Task instructions |
Without changing a word, return the listing below, minus its images.

Input data |

-*-*-

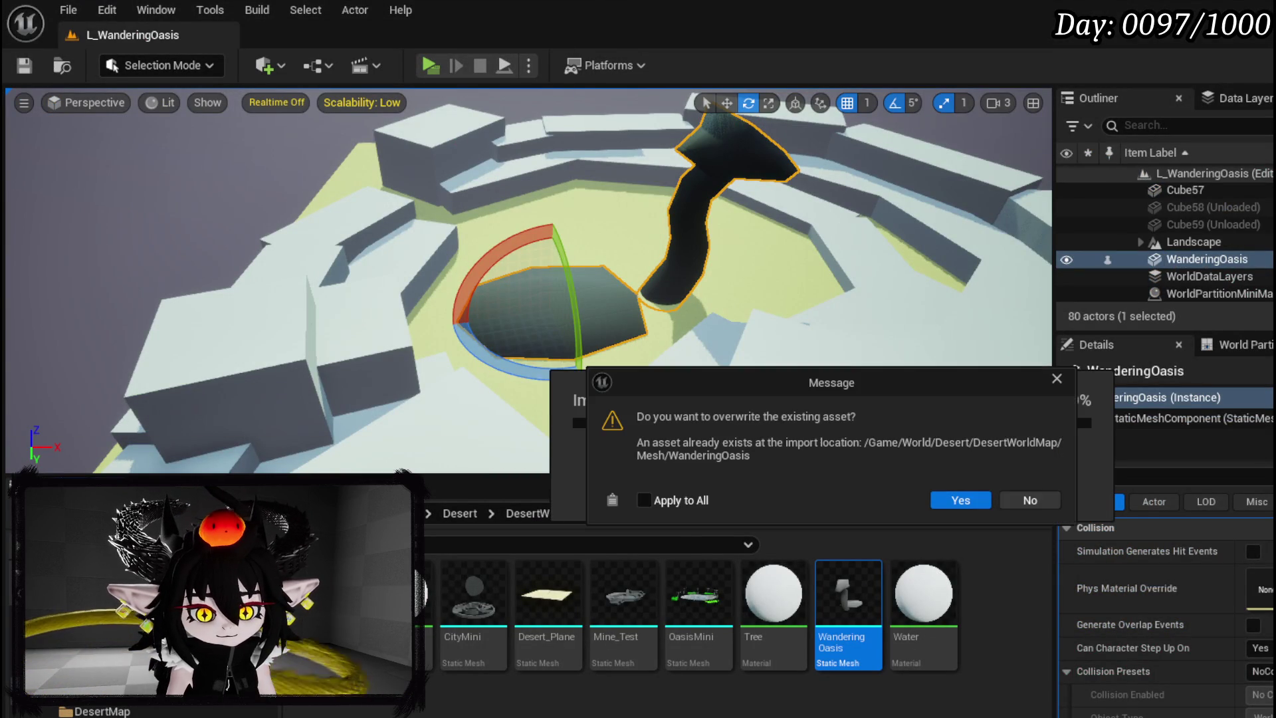
Overwrite the existing WanderingOasis asset with the reimported mesh and save it
click(931, 509)
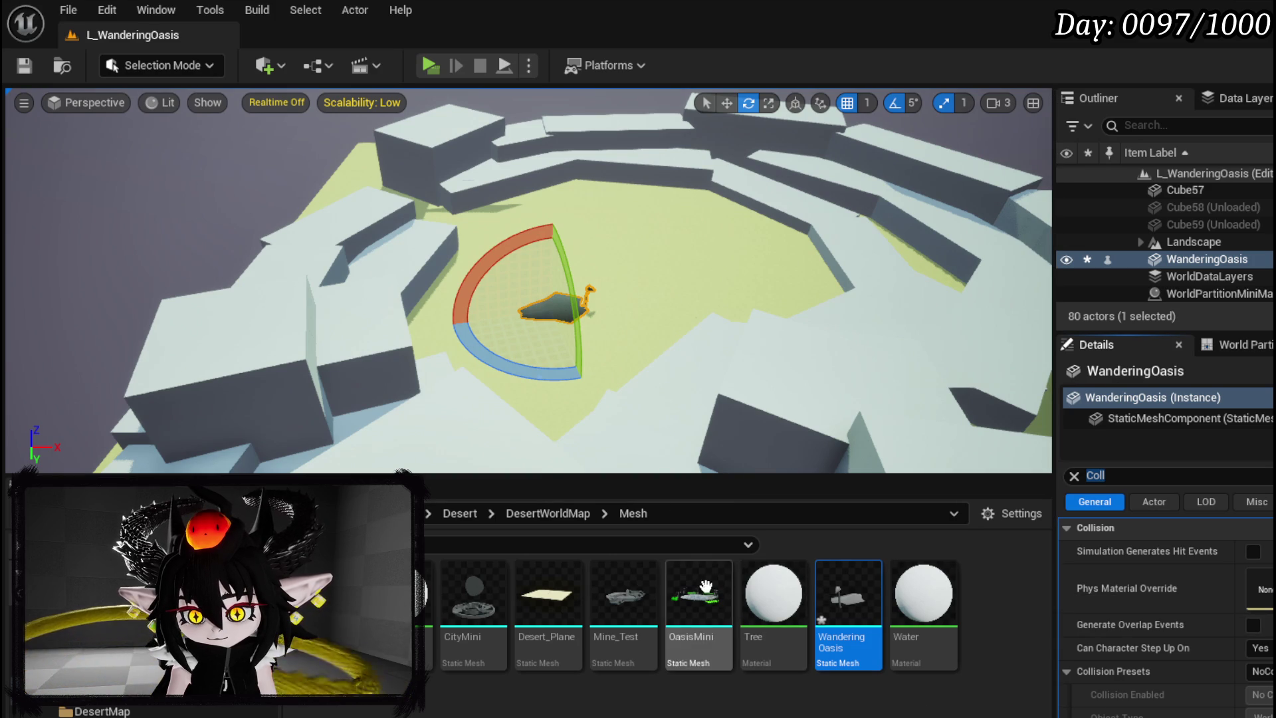
key(ctrl+s)
click(970, 652)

-*-*-

Task answer |
Overwrite the existing WanderingOasis asset with the reimported mesh and save it
click(931, 509)
key(ctrl+s)
click(970, 652)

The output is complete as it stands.